Jessica felt vaguely ill.

"No."

"Did you ever go out with a drug-addicted doctor? Because if you did," the new bodyguard said, "then I'm afraid you've got someone spying on you."

"No, someone's stalking me, get it right," Jessica said irritably, sitting down in her chair with a thump.

"So who hired you?"

"Mrs. Cochran?" she said with a question in her voice.

"She's president of the network, it's okay, I've heard of her," Jessica said.

"Sit down. You too. Slim." She riffled through some papers, pretending she was looking for something when actually she was freaking out over what Wendy Mitchell had told her about the tabloids

"All right, then," she said as if just refocusing on Wendy, "what's this about someone spying on me?"

"It's these," Wendy said, gesturing to the tabloids

"I've done enough work for enough celebrities to know when an insider's selling information. Of course, it could be that they've gotten their hands on an early copy of your autobiography."

"There is no doctor mentioned in my book," Jessica told her.

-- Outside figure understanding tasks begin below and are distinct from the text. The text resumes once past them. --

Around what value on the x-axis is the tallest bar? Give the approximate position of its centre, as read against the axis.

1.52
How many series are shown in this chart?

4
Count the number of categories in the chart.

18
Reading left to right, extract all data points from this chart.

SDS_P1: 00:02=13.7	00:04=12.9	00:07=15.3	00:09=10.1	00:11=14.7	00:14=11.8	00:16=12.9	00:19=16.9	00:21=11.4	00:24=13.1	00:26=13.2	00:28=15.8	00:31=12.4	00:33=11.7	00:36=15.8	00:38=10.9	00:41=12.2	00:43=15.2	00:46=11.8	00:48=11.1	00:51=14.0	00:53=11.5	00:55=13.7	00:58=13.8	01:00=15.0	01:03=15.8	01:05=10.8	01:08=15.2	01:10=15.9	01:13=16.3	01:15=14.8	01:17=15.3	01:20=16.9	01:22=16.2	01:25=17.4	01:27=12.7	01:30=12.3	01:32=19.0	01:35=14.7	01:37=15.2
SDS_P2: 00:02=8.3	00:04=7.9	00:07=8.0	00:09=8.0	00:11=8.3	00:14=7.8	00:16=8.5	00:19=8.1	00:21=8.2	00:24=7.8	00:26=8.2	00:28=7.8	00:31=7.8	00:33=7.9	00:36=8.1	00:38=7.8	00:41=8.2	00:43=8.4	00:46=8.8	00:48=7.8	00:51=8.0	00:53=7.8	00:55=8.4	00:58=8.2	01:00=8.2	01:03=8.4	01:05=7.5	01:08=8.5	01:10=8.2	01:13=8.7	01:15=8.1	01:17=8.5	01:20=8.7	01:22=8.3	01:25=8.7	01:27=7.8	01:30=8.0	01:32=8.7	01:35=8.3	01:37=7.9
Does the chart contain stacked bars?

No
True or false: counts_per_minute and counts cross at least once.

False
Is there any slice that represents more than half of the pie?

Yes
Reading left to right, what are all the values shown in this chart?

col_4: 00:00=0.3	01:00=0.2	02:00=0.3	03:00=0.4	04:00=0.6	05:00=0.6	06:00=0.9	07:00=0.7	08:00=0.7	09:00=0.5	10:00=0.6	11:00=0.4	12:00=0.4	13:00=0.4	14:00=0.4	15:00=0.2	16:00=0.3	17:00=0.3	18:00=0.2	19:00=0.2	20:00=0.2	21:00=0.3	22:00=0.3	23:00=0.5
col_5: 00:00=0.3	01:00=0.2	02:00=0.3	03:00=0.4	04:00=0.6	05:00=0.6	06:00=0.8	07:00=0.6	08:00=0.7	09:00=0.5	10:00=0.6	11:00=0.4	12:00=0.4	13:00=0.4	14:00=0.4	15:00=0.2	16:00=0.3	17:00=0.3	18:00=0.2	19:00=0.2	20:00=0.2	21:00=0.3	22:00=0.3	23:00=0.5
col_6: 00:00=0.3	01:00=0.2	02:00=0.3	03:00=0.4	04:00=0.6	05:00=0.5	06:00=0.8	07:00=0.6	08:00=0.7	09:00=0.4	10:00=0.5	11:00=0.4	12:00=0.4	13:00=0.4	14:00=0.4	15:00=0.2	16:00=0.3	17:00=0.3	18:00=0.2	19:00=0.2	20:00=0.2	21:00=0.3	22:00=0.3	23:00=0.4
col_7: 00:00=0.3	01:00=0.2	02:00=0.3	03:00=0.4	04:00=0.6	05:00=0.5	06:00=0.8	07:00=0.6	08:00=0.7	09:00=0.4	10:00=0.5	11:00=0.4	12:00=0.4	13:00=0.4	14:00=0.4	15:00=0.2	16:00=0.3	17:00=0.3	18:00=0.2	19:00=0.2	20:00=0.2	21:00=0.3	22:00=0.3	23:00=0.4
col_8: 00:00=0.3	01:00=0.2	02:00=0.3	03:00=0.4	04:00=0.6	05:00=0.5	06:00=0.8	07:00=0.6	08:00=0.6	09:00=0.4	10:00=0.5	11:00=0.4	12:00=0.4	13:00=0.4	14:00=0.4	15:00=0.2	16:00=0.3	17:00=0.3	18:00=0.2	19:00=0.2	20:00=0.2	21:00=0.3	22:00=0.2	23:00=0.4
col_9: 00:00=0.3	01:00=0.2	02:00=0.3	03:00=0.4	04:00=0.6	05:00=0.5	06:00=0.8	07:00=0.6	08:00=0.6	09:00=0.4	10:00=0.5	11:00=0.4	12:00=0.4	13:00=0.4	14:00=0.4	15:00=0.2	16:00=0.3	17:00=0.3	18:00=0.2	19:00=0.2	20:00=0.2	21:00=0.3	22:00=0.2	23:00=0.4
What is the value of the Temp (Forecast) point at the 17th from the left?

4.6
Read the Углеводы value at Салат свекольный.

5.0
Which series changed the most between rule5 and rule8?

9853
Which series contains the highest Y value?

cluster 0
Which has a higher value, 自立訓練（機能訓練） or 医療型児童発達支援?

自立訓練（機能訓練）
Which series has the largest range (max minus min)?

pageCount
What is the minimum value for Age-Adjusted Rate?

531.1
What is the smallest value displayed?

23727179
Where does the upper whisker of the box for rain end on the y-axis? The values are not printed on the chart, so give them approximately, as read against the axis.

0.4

"There it is then, I'm afraid," Wendy said quietly, thumbing through another paper.

Jessica shifted her eyes to Slim.

"So is this person any good?"

He nodded.

Wendy glanced up from the paper with a furrowed brow and then got up to bring it over to show Jessica.

"This photograph... Do you know who took it?"

"How did they get that!" Jessica nearly squeaked. It was a snapshot of her crying on the set. Only she hadn't been crying.

"That's what I wanted to ask you."

"Oh, man. What is this?" She studied the picture for a moment longer.

"Anybody could have given them this. It was on the bulletin board in the company cafeteria for a while, but this is just one little part of the whole picture that was taken. It was my cameraman's birthday and we threw a party on the set. We had trick candles on the cake, so when he tried to blow them out, they blew up and we got all this junk in our eyes, so it looked like we were all crying and wailing. And some body's cut out this little part of that picture."

Wendy was nodding.

"So your spy's right here at West End."

"What do you mean, spy?"

"Whoever it is made a thousand at least on that picture, I should think," Wendy told her.

"Look, Ms. Wright, it's nothing to worry about. It's just that if I can clear up this little problem too while I'm here" -- "You certainly don't sound like anyone Cassy would willingly know," Jessica said suspiciously.